Le Québec se prépare à une éventuelle deuxième vague de COVID-19 en testant un nombre record de patients et en reconnaissant des erreurs importantes dans la gestion des premiers mois de la pandémie à Montréal.

Plus de 17 000 prélèvements ont été effectués mercredi dans les cliniques de dépistage de la province, bien au-delà de l’objectif de 14 000 tests quotidiens.

C’est le nombre le plus élevé de prélèvements effectués en 24 heures depuis le début de la crise du coronavirus : même aux jours les plus sombres de la pandémie, alors que les morts se comptaient par dizaines chaque jour, on ne testait pas les gens autant.

C’est « un nouveau record de tests de dépistage, s’est réjoui le ministre de la Santé et des Services sociaux, Christian Dubé, sur les réseaux sociaux. C’est encourageant, nous continuons le travail. »

PHOTO HUGO-SÉBASTIEN AUBERT, LA PRESSE

Christian Dubé, ministre de la Santé et des Services sociaux

Le bilan dévoilé jeudi par le gouvernement a aussi permis de voir bondir le nombre de patients hospitalisés avec la COVID-19, qui est passé de 190 à 208 en une journée. Une analyse plus fine du lieu de ces hospitalisations permet de comprendre que le nombre de nouvelles hospitalisations n’a pas augmenté de façon importante : c’est une éclosion à l’Hôpital de Saint-Eustache, chez des patients déjà sur place pour d’autres motifs, qui fait gonfler les chiffres (voir capsule à la fin du texte).

Malgré l’augmentation importante du nombre de prélèvements, le nombre de nouveaux cas déclarés est relativement bas depuis deux jours, avec seulement 122 nouveaux cas au Québec, pour un total de 59 131 malades depuis le début de la pandémie. Si Montréal ouvre toujours la marche, on a enregistré 200 cas en Montérégie depuis une semaine, soit 1 cas sur 5 rapportés au Québec. La région est au deuxième rang des plus touchées.

Par ailleurs, un changement technologique a fait en sorte que les données rapportées mercredi avaient dû être corrigées : 176 nouveaux cas avaient été ajoutés au bilan, alors qu’il aurait fallu en compter 112. Aucune mort n’avait été rapportée, alors qu’il aurait fallu en compter deux, pour un total de 5672 morts depuis l’hiver dernier.

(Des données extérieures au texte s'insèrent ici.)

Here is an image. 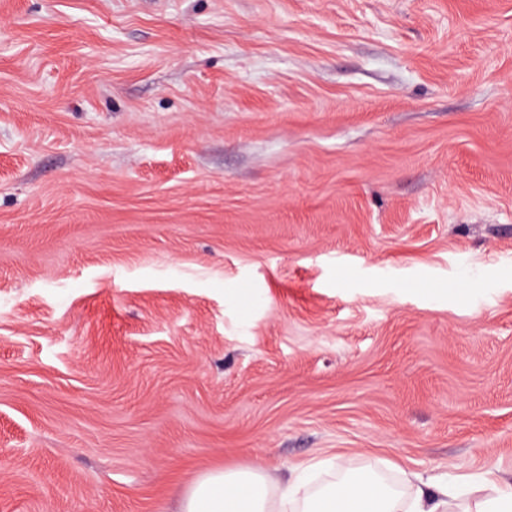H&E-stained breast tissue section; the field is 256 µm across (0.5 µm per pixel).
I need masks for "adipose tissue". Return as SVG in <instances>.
I'll return each instance as SVG.
<instances>
[{
    "label": "adipose tissue",
    "mask_w": 512,
    "mask_h": 512,
    "mask_svg": "<svg viewBox=\"0 0 512 512\" xmlns=\"http://www.w3.org/2000/svg\"><path fill=\"white\" fill-rule=\"evenodd\" d=\"M470 493L464 512H512V484L496 470L484 471ZM456 505L447 483L414 471L404 472L398 491L375 474L357 472L303 497L298 483L258 466L205 474L184 494L180 512H455Z\"/></svg>",
    "instance_id": "adipose-tissue-1"
}]
</instances>
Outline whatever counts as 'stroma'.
I'll return each mask as SVG.
<instances>
[{
    "label": "stroma",
    "mask_w": 512,
    "mask_h": 512,
    "mask_svg": "<svg viewBox=\"0 0 512 512\" xmlns=\"http://www.w3.org/2000/svg\"><path fill=\"white\" fill-rule=\"evenodd\" d=\"M301 464L512 482V0H0V512Z\"/></svg>",
    "instance_id": "obj_1"
}]
</instances>
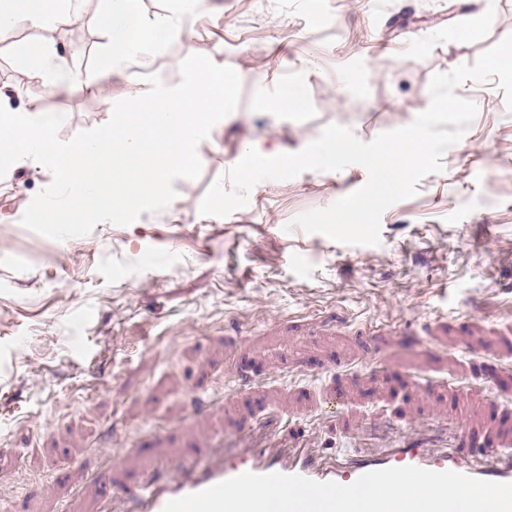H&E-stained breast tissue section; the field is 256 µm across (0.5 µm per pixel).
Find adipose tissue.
<instances>
[{"instance_id": "1", "label": "adipose tissue", "mask_w": 512, "mask_h": 512, "mask_svg": "<svg viewBox=\"0 0 512 512\" xmlns=\"http://www.w3.org/2000/svg\"><path fill=\"white\" fill-rule=\"evenodd\" d=\"M59 0H42L40 8H32L30 0H0V37L11 35L20 24L40 26L57 16ZM109 48L102 55L99 71L102 78L113 71L139 63L142 48L131 34L139 32L153 42L165 43L181 35V28L168 16H148L135 10L134 0H108L104 21ZM34 65L43 71L62 92L77 93L88 87L80 75L70 69L65 57L53 47H44L33 56Z\"/></svg>"}]
</instances>
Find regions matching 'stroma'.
<instances>
[{
	"label": "stroma",
	"mask_w": 512,
	"mask_h": 512,
	"mask_svg": "<svg viewBox=\"0 0 512 512\" xmlns=\"http://www.w3.org/2000/svg\"><path fill=\"white\" fill-rule=\"evenodd\" d=\"M180 38L68 96L21 54L51 45L89 82L107 48L106 0L0 40V103L64 115L61 139L105 124L144 73L179 82L192 53L245 76L236 109L197 147L202 173L132 224L65 242L20 219L52 176L33 160L0 179V512H94L163 457L201 463L246 423L287 417L288 440L382 451L440 416L485 446L512 438V112L497 79L455 93L478 114L441 172L390 206L380 242L348 246L290 220L363 186L367 170L264 180L225 217L209 187L250 148L295 152L323 128L361 141L405 126L430 82L512 34V0H140ZM301 105L269 110L283 86ZM235 356L248 381L225 368Z\"/></svg>",
	"instance_id": "1"
}]
</instances>
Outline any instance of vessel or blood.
Returning a JSON list of instances; mask_svg holds the SVG:
<instances>
[{
	"instance_id": "b4317fda",
	"label": "vessel or blood",
	"mask_w": 512,
	"mask_h": 512,
	"mask_svg": "<svg viewBox=\"0 0 512 512\" xmlns=\"http://www.w3.org/2000/svg\"><path fill=\"white\" fill-rule=\"evenodd\" d=\"M238 457H219L201 465L165 460L147 472L134 488L117 485L102 498V512H163L173 499L200 492L245 472L299 474L316 481L353 483L361 475L389 467L416 466L453 471L475 479L512 483V445L503 444L488 462H466L456 451L435 444L421 427L409 429L401 441L384 453L325 456L298 444H271L244 430L235 439Z\"/></svg>"
}]
</instances>
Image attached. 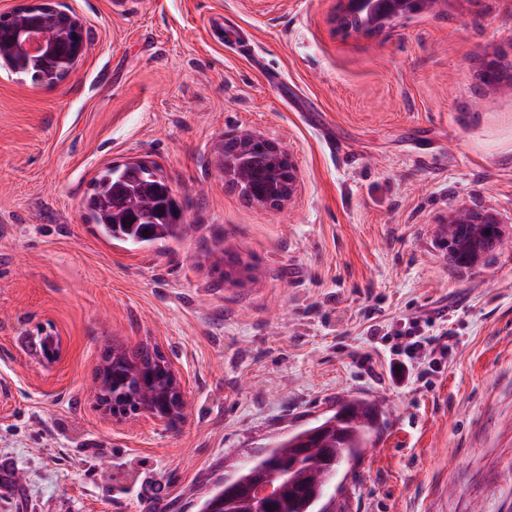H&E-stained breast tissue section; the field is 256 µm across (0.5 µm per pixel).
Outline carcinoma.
<instances>
[{
    "label": "carcinoma",
    "instance_id": "obj_1",
    "mask_svg": "<svg viewBox=\"0 0 512 512\" xmlns=\"http://www.w3.org/2000/svg\"><path fill=\"white\" fill-rule=\"evenodd\" d=\"M376 13L370 5L344 11L342 26L372 32ZM17 24L51 27L45 13L19 11ZM15 29L0 27V55L11 57L12 72L24 74L34 82L48 84L61 80L68 72L74 51L71 38H57L50 57H23L14 51ZM239 171L241 182L229 187L242 194L274 195L280 190L281 160L271 153L252 150L231 154L223 149L220 166ZM98 236L109 244L129 250L149 249L158 242H180L194 225L182 219L183 205L158 168L145 162L105 168L94 180L85 202ZM156 350L138 347L121 349L109 369L110 391L119 399L132 392L153 390L160 384ZM318 435L311 437L307 427L288 435L243 465L235 475L219 482L202 500L199 512H250L252 503L245 488L264 475L274 476L279 496L273 512H321L327 493L336 487V473L356 461L361 449L380 429V408L362 397L344 399L332 414L317 423Z\"/></svg>",
    "mask_w": 512,
    "mask_h": 512
}]
</instances>
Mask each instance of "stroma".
Listing matches in <instances>:
<instances>
[{"instance_id": "stroma-1", "label": "stroma", "mask_w": 512, "mask_h": 512, "mask_svg": "<svg viewBox=\"0 0 512 512\" xmlns=\"http://www.w3.org/2000/svg\"><path fill=\"white\" fill-rule=\"evenodd\" d=\"M77 70L0 67V512H198L214 484L339 399L383 424L336 512H512V250L448 259V215L512 235V0H446L376 36L342 0H63ZM294 156L272 211L224 186V138ZM158 164L193 235L129 251L81 208L98 171ZM446 310L440 371L399 388L370 326ZM58 355L47 360L41 343ZM159 346L187 407L122 423L93 380ZM372 1H367V3L359 8L351 7L344 11L341 25V17L340 15L337 18V24L340 28H351L355 30H363L365 32H373L377 27L381 24H386L392 20L386 19L381 22L379 25H373V21H375L376 13L374 9L370 7V3ZM378 19V18H376Z\"/></svg>"}]
</instances>
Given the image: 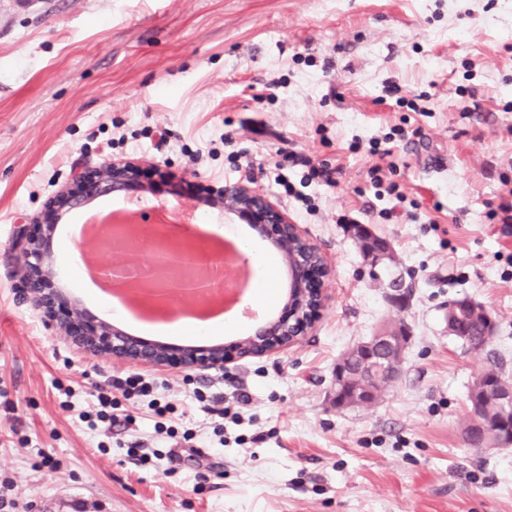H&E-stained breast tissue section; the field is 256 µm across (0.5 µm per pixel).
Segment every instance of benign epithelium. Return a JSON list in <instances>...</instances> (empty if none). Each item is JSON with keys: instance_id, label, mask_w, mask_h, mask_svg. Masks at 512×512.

« Stratégies divergentes » et « positions discordantes »

Alors que les bilans quotidiens sont relativement stables, le ministère de la Santé a profité de l’accalmie estivale pour faire le bilan des premiers mois de lutte contre la COVID-19 à Montréal.

Dans un document d’abord révélé par Le Devoir, les hauts fonctionnaires montrent du doigt la complexité du réseau de la santé à Montréal et la prise de décision parfois déconnectée du terrain.

« La plupart des PDG [d’instances du réseau montréalais de la santé] ont affirmé que certaines décisions étaient prises par les autorités, sans que quiconque se soit assuré au préalable de la faisabilité de leur application sur le territoire montréalais et surtout de leurs impacts », indique le document.

Le rapport, signé par la sous-ministre Dominique Savoie, déplore aussi l’existence de « stratégies divergentes sur un même sujet travaillées aux deux niveaux », par exemple sur les conditions pour se faire tester et des « positions discordantes sur des orientations ».

Roxane Borgès Da Silva, de l’École de santé publique de l’Université de Montréal, a analysé le rapport.

Ce sont des problèmes de gouvernance et de structures qui prévalent et qui ont empêché le système de fonctionner correctement.

Roxane Borgès Da Silva, de l’École de santé publique de l’Université de Montréal

« La réforme Barrette a implanté un système de structures et de gouvernance très complexe qui a miné la Santé publique. […] La directrice de santé publique de Montréal est imputable de la santé de tous les Montréalais, mais n’a aucun pouvoir sur les ressources humaines, a-t-elle continué. C’est incohérent. Ça ne marche pas. »

Intitulé Diagnostics de la coordination des activités de santé publique, le document formule 24 recommandations à mettre en place afin que la Ville de Montréal soit mieux outillée pour affronter une deuxième vague de COVID-19. Elles mettent notamment en lumière l’importance d’instaurer des « échanges réguliers » entre les équipes de la directrice régionale de santé publique, la Dre Mylène Drouin, et celles d’Horacio Arruda. Il faut qu’elles discutent de leurs « orientations avant de les mettre en œuvre », indique le rapport.